How remarkable as well to read this book directly after “No Mercy”! In both books, the greatest and smallest aspects of life in the Congo are utterly consistent, in a way that suggests the essential truth-seeking of both O’Hanlon the travel writer and Kingsolver the novelist.

In both books, rampaging ants kill living animals (including a slowly writhing chicken described in “No Mercy”. O’Hanlon’s description evokes horror, while Kingsolver finds necessity in everything in the jungle — including ants that clean every scrap of organic matter from a jungle with few other ways to purity itself.

Both authors note the social necessity of belief in a spirit world to Congolese who may well need, whether or not scientists have arrived to buttress their everyday observations, to avoid certain places associated with death and disease. Recall, the extraordinarily isolated and fertile Congo is the home of the Ebola virus and many other life forms, presumably both useful and malevolent.

Kingsolver explores the Price family, missionaries led by a tyrannical father into the jungle on the very eve of independence. Father’s brutality and obliviousness are documented through different voices — that of his wife, Orleanna, and daughters Rachel, Leah, Adah and Ruth May.

What a command of story Kingsolver has. Despite the family’s overbearing patriarch, any passages are laugh-out-loud funny. Adah’s and Rachel’s plays on the English language are inspired. Leah’s openness to African physical beauty ring so true, and Ruth May, initially the unflappable playmate of the little African children, truly pays the “price” for her father’s stubbornness.

Kingsolver seems too reflexively in favor of socialism as a political solution to African problems, as articulated by Leah’s growing relationship with her adopted continent.
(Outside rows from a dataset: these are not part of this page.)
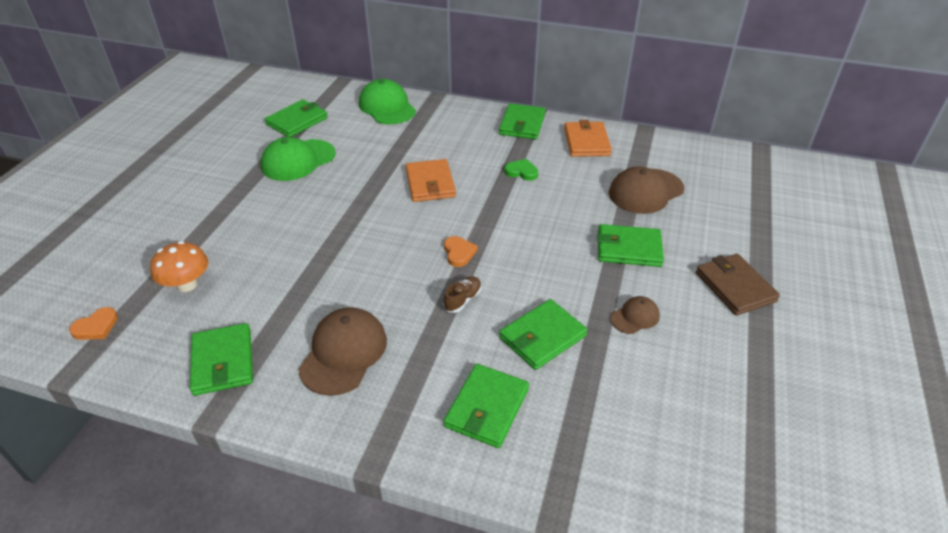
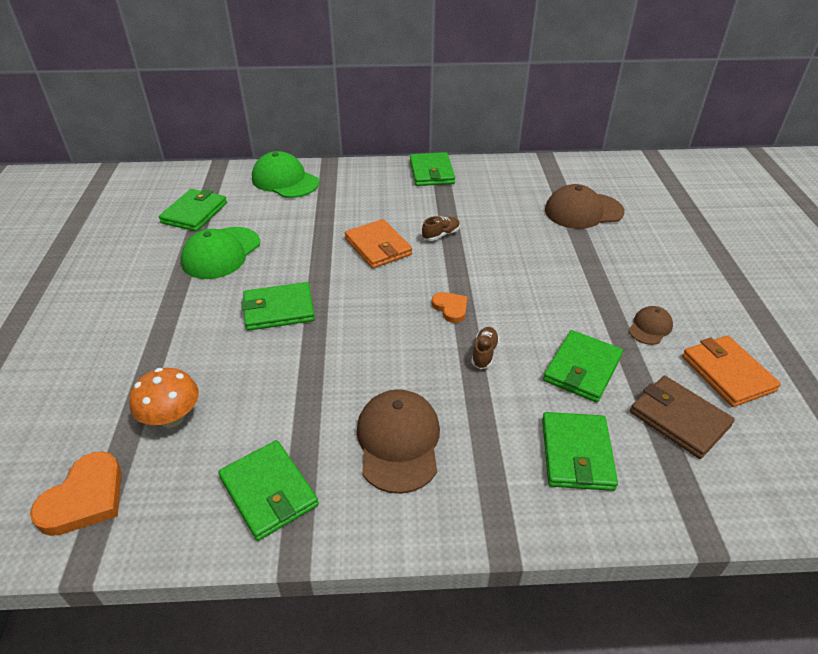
camera: 20 degrees left, 0 degrees up
orange heart [69,307,118,340] -> orange heart [30,451,122,536], size x1.65
green heart [504,159,538,181] -> none
orange wallet [564,120,612,157] -> orange wallet moved to [682,335,781,407]
green wallet [598,224,664,267] -> green wallet moved to [241,282,315,331]
brown cap [609,167,684,214] -> brown cap turned 45 degrees clockwise [545,184,624,229]
brown wallet [696,254,780,315] -> brown wallet moved to [630,376,735,459]
none -> brown shoe [422,216,460,241]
Leah wholeheartedly supports reformers as if they were saints, and mocks Rachel’s quite different path.

But aside from some preachiness from Leah, Kingsolver has written something close to a masterpiece that rings with cultural insights on how Americans fare in Africa, a theme also explored in An Amateur’s Guide to the Planet, in a chapter on Kenya and Tanzania on “America’s love-hate relationship with Africa.”

Abroad: British Literary Traveling Between the Wars: Paul Fussell

A great historian’s look at British travel writers between the wars delves brilliantly into the distinctions between exploration, travel and tourism; romance on the road; what creates a “travel atmosphere;” the lost era when travel was “one of the cheapest ways of living” and how travel books can serve as moral entertainment and essays.